- THE PROBLEM
State, as a number alone, how many lines of the data contain the string "BUILDING".

- DATA SUPPLIED
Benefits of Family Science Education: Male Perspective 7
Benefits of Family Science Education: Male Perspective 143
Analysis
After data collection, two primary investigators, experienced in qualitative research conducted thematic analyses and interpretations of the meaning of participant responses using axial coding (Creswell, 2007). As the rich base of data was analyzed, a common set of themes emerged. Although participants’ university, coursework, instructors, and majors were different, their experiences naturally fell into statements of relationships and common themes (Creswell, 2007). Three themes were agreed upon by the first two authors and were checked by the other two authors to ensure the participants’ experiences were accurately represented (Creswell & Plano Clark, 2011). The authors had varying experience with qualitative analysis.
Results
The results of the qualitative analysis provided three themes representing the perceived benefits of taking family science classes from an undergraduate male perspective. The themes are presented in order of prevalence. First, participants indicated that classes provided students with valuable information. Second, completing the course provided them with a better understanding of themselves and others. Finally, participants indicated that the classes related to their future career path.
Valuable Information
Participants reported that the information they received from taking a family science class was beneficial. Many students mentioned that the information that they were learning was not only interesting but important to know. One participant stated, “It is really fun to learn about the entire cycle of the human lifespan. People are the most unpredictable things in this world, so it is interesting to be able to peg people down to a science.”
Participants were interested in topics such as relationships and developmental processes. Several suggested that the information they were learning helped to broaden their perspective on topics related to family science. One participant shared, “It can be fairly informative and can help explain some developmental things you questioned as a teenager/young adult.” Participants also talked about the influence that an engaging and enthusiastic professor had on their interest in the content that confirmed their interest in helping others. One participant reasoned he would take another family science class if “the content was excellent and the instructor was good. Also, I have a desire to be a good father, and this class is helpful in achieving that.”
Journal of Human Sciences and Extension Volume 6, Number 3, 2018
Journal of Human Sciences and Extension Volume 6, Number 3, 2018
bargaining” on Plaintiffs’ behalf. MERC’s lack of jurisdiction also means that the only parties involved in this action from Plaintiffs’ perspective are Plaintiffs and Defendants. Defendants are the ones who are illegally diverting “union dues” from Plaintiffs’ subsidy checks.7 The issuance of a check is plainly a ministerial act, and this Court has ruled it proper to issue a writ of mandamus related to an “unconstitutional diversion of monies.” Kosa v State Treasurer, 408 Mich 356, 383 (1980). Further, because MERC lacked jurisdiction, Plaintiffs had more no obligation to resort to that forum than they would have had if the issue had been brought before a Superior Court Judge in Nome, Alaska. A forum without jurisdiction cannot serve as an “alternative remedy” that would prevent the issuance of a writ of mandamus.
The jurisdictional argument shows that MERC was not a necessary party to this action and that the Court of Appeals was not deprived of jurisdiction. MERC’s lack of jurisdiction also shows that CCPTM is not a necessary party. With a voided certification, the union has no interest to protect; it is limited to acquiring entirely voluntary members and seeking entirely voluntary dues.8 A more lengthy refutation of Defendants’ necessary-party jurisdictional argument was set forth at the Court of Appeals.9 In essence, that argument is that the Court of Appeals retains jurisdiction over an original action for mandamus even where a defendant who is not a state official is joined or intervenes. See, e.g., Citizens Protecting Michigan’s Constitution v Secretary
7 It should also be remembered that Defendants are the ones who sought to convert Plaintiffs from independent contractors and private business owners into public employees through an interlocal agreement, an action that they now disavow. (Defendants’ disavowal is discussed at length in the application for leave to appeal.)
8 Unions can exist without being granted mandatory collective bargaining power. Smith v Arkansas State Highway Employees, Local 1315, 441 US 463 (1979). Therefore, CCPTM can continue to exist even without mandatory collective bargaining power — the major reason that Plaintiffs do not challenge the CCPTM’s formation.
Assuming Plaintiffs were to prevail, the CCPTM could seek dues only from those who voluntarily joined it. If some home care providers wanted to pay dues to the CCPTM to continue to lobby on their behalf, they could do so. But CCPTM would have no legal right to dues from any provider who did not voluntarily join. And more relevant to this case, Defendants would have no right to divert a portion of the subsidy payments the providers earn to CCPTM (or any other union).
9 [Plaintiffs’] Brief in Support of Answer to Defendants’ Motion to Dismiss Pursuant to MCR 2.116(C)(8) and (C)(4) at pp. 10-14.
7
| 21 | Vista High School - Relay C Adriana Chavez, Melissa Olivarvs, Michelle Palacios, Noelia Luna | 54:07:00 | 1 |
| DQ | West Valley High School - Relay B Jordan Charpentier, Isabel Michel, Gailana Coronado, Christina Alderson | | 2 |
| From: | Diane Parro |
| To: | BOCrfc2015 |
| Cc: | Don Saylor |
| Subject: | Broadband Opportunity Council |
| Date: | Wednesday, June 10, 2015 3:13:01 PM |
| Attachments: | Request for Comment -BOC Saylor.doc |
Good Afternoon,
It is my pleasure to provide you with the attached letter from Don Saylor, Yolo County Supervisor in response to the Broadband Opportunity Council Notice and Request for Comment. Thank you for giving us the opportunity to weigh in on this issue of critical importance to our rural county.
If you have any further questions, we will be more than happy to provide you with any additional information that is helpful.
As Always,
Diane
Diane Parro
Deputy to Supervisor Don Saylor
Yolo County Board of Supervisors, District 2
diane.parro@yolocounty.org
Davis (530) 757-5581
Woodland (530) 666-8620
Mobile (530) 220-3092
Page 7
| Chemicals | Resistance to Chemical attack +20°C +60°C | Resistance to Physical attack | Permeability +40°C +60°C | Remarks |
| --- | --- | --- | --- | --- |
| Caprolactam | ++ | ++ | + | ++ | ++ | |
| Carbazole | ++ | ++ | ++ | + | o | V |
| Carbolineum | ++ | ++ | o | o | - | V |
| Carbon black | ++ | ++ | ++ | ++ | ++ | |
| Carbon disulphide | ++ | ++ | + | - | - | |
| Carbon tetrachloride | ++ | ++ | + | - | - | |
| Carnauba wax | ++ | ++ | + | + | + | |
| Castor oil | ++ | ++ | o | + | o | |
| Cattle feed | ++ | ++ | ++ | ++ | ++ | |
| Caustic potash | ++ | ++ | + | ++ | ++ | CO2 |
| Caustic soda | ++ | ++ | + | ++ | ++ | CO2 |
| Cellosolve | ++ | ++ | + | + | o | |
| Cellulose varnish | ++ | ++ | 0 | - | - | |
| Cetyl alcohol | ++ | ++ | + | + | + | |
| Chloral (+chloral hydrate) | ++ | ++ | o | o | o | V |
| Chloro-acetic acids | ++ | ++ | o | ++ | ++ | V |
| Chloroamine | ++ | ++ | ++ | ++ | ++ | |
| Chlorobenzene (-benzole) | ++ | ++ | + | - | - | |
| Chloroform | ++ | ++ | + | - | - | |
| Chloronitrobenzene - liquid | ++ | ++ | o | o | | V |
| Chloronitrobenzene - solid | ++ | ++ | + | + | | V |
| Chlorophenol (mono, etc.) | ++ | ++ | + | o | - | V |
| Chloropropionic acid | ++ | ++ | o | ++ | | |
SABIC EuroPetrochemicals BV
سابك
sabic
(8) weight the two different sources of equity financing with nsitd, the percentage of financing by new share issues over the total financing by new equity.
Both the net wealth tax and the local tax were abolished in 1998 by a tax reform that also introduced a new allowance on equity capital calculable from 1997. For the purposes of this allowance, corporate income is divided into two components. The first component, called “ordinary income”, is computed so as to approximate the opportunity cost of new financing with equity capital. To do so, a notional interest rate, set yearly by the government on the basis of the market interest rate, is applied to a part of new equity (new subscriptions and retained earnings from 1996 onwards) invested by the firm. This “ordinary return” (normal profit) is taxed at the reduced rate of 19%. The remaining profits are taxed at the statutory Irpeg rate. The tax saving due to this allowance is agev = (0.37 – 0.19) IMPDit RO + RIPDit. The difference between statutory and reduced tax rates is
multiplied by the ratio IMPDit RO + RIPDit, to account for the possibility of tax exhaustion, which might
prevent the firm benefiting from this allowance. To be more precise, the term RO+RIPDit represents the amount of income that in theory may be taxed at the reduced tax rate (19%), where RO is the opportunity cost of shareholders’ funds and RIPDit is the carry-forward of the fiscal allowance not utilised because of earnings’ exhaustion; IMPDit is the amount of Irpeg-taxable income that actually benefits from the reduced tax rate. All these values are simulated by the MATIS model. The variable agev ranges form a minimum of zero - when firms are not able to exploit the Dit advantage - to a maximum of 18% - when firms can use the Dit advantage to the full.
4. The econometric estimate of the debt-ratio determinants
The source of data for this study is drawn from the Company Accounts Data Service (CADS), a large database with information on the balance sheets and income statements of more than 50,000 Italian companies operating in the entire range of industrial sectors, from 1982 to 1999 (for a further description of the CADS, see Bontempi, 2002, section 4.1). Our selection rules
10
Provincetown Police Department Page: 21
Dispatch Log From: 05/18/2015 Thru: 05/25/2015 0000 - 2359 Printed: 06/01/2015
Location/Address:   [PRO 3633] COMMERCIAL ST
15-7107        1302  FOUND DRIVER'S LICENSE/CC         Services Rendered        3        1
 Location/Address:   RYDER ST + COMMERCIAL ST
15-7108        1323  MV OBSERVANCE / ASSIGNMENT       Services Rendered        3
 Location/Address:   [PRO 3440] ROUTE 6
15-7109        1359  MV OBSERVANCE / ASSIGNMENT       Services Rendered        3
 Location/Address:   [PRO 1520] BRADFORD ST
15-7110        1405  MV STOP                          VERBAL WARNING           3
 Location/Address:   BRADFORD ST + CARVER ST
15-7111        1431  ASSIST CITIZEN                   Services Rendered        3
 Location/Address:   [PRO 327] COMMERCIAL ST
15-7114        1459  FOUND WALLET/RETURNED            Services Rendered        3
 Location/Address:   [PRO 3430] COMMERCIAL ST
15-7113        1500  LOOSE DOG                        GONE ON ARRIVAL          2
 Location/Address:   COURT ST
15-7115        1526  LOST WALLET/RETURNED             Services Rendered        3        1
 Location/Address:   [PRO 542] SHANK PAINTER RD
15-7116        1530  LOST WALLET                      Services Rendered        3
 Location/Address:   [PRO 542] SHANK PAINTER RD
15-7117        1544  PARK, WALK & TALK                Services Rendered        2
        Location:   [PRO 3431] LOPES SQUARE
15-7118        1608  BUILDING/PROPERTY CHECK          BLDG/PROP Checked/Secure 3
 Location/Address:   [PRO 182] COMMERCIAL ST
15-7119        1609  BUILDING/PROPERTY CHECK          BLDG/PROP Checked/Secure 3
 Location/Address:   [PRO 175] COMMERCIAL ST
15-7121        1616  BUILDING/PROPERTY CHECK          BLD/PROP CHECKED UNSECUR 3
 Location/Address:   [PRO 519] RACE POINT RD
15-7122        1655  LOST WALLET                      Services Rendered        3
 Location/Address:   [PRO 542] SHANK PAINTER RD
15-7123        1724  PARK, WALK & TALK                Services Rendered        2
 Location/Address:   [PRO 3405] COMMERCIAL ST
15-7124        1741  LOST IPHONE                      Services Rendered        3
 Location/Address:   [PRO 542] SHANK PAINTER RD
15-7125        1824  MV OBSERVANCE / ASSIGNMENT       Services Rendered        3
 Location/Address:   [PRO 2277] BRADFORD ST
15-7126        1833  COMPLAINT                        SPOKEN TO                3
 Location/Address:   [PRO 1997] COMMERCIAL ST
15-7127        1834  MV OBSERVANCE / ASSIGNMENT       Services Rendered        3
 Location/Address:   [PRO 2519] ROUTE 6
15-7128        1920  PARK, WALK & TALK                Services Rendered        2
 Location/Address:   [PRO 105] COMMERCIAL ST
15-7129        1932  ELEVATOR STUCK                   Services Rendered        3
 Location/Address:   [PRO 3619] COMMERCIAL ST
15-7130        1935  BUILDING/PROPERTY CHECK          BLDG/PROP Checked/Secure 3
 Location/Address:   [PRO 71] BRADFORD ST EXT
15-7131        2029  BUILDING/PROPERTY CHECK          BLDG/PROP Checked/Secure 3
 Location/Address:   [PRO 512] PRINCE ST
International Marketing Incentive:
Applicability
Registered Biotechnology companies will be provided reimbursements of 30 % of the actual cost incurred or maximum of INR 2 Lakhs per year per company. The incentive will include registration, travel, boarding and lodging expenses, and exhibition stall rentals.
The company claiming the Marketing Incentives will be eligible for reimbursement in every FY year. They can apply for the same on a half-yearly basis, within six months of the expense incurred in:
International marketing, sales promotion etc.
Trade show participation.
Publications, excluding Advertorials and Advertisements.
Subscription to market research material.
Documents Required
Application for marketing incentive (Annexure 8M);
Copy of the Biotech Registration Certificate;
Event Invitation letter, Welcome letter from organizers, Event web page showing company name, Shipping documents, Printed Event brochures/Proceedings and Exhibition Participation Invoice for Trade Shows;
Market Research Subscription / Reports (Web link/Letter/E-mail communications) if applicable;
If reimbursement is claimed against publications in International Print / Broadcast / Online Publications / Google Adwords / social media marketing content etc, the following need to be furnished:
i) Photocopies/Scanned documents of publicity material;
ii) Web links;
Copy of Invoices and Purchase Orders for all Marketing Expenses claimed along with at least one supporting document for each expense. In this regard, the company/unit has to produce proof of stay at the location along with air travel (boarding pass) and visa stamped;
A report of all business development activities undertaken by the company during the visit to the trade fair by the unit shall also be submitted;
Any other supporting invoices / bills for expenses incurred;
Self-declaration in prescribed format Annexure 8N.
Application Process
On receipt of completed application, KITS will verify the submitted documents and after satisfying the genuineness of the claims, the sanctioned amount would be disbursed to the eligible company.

- EXERCISE RESULT
5